GOAL OF THE EXERCISE.
Swap "segments" for "slices" in the part of the listing that opens with the line containing "What are all" and runs through the end of the listing, leaving everything else unchanged. Omit the pictures from your output.

(Records in a dataset)
▼
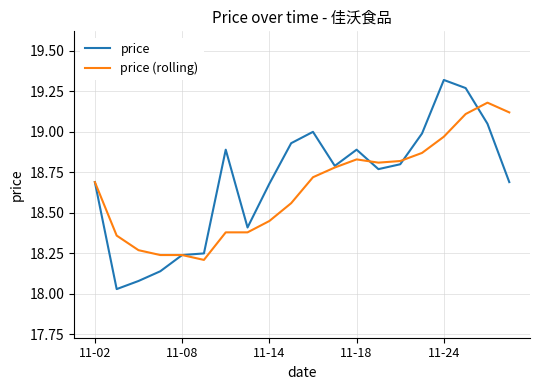

List the series in order of their peak value, lowest first.

price (rolling), price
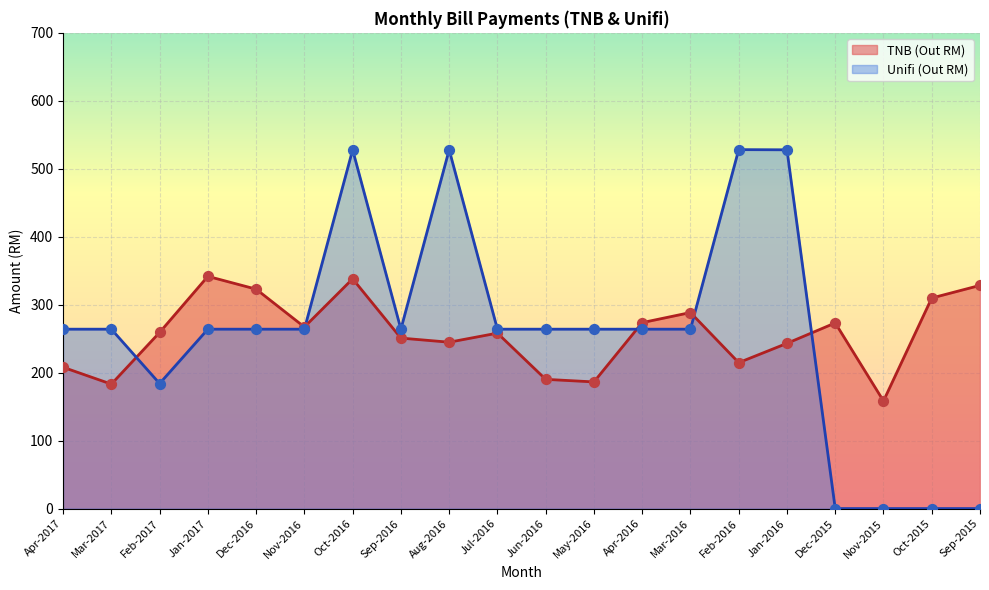

What are all the series names shown in the legend?

TNB (Out RM), Unifi (Out RM)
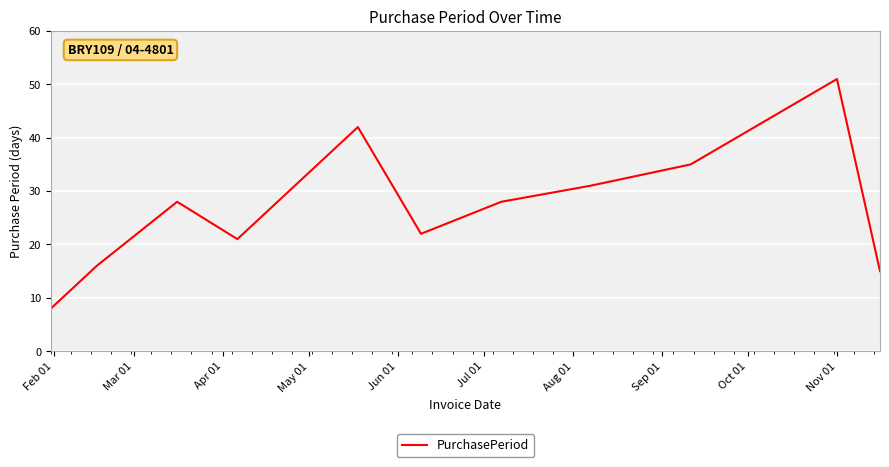

What is the smallest value displayed?

8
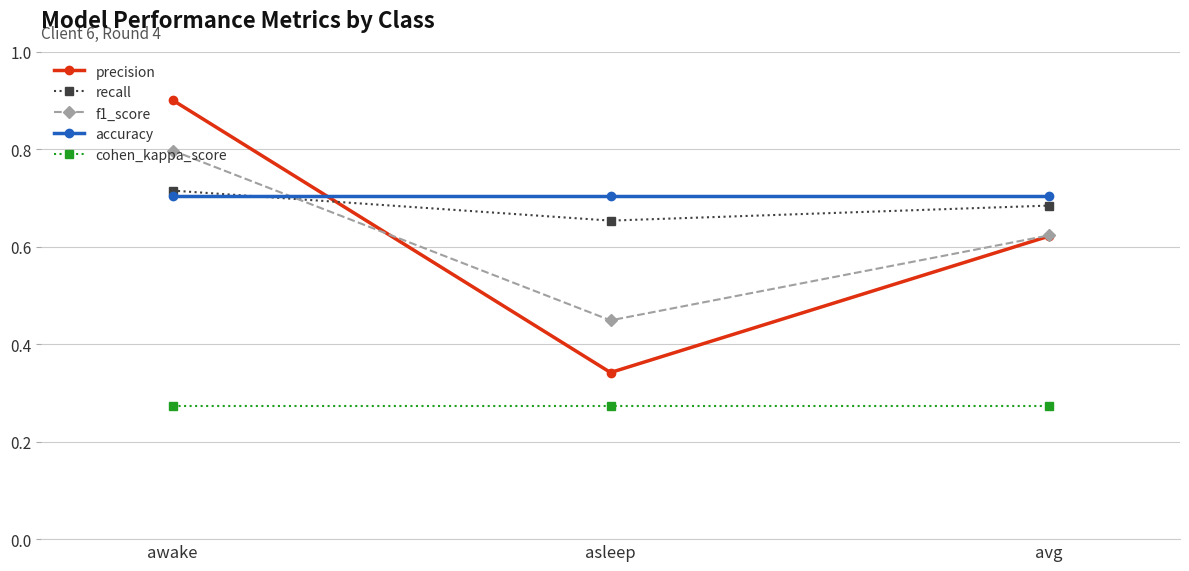

Which series changed the most between awake and asleep?

precision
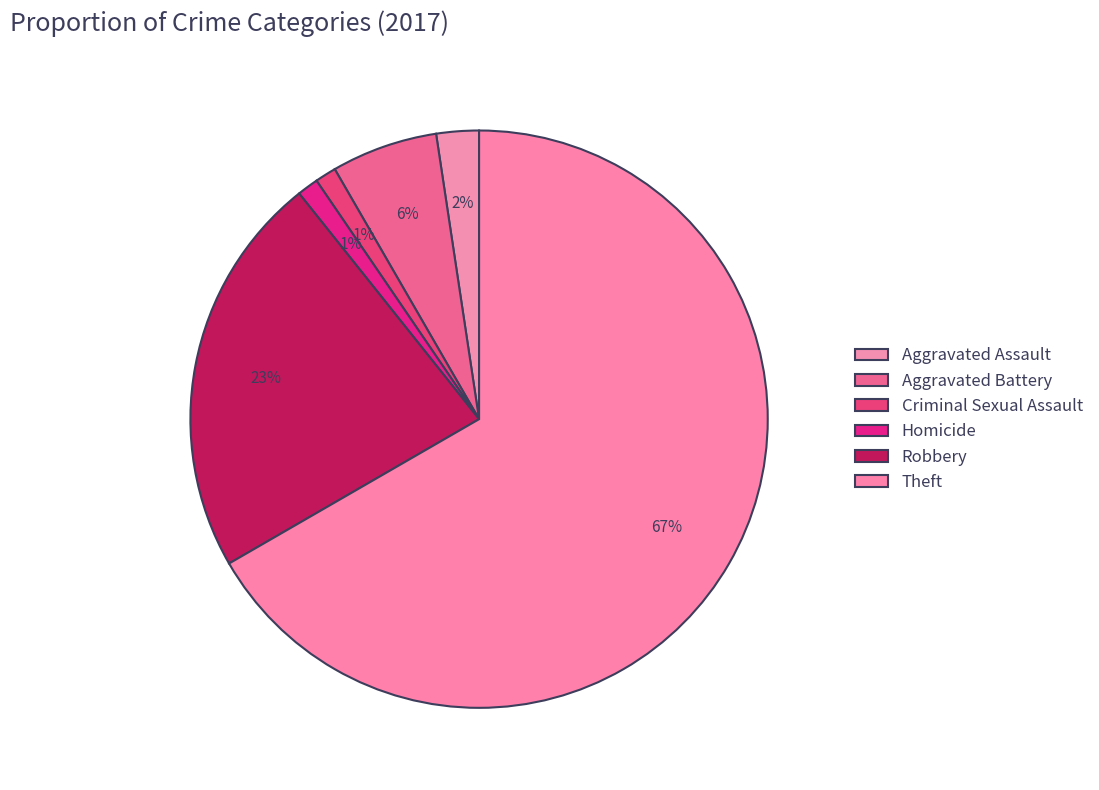

How many segments does this pie chart have?

6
▲
TASK OUTPUT.
What are all the series names shown in the legend?

TNB (Out RM), Unifi (Out RM)

What is the smallest value displayed?

8

Which series changed the most between awake and asleep?

precision

How many slices does this pie chart have?

6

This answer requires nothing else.